The cases of the Gbagyi four and Sunday Jackson send a chilling message: defending oneself or one’s property may be criminalized while attackers escape accountability. “Section 35(4) of the 1999 Constitution provides that any person arrested or detained shall be brought before a court within a reasonable time,” Ballason emphasized. “This constitutional provision was argued along with the bail application, but the court refused to take the bail application until the conclusion of hearing. This is against the law. “She continued: “No administrative issue can override the right to fair and timely trial. Eleven years for a criminal trial under a democracy is simply not justifiable. “The defendants plan to appeal the November 19 judgment. They argue that beyond the excessive punishment, the necessary elements of the alleged offenses were not properly examined, the medical evidence linking Dr. Usman’s 2020 death to the 2014 incident was never produced, and the prosecution failed to establish an unbroken chain of causation. As the four men begin what could be another decade behind bars, having already lost 11 years of their lives, their case stands as a stark reminder of the urgent need for judicial reform in Nigeria. The scales of justice, many argue, have tipped dangerously out of balance. “It is essential to recognize the importance of timely justice and justice according to law,” Ballason concluded.
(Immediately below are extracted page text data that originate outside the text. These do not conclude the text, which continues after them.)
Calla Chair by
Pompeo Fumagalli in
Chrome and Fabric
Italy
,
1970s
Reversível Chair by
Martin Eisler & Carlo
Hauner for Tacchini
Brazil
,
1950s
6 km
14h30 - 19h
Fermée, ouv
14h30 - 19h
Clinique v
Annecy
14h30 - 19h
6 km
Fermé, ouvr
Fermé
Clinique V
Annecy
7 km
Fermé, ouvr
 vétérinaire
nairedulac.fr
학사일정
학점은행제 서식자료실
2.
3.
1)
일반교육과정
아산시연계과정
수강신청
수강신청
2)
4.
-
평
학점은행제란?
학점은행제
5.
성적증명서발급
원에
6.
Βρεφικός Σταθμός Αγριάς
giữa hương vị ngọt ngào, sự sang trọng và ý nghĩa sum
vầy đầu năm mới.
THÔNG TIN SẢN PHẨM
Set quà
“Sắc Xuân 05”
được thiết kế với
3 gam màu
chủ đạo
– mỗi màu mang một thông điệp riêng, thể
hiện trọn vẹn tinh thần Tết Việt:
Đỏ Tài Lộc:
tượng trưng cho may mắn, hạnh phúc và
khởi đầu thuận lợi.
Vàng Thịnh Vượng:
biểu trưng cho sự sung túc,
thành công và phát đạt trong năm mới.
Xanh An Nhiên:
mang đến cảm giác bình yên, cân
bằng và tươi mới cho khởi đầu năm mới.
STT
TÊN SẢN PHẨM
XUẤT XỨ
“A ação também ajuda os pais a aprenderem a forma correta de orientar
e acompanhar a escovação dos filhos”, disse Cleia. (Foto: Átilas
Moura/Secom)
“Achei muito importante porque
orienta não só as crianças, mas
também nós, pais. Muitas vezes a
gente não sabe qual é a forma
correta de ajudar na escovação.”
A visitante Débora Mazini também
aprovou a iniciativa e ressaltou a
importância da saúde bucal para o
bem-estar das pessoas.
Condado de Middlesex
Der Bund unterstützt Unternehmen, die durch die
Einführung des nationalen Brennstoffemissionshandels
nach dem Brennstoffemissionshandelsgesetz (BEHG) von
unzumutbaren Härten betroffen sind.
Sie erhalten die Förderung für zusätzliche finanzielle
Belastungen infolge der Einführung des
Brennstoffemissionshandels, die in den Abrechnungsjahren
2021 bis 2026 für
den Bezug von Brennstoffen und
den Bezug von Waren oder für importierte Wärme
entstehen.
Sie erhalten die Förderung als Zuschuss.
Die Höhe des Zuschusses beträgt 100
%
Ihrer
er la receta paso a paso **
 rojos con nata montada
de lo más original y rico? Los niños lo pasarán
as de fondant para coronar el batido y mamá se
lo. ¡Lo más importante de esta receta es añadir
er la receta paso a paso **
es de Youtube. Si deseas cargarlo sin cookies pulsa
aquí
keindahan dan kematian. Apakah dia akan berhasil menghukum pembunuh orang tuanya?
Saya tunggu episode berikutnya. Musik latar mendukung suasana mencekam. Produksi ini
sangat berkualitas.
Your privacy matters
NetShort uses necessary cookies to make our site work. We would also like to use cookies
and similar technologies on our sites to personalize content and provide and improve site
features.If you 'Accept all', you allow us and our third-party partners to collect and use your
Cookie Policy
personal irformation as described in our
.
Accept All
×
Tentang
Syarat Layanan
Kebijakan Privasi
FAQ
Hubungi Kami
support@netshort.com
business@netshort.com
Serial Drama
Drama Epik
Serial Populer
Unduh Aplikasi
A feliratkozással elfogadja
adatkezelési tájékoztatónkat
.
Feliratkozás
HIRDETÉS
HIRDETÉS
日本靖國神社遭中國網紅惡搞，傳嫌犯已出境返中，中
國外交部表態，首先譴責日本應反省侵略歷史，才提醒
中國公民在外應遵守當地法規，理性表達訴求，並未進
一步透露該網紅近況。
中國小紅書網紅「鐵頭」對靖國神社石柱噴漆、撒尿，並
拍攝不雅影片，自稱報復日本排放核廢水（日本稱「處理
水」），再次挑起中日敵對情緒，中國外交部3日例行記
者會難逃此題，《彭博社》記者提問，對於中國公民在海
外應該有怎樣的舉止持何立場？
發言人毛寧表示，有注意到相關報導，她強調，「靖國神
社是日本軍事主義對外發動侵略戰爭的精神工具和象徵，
For the Gbagyi defendants, and for Sunday Jackson still on death row, the question remains: When will Nigeria’s justice system deliver the justice its name promises? The defendants have confirmed they will file an appeal challenging both the conviction and the sentencing. Meanwhile, growing calls for clemency for Sunday Jackson continue, with human rights organizations and religious bodies urging the Adamawa State governor to exercise his constitutional power of pardon.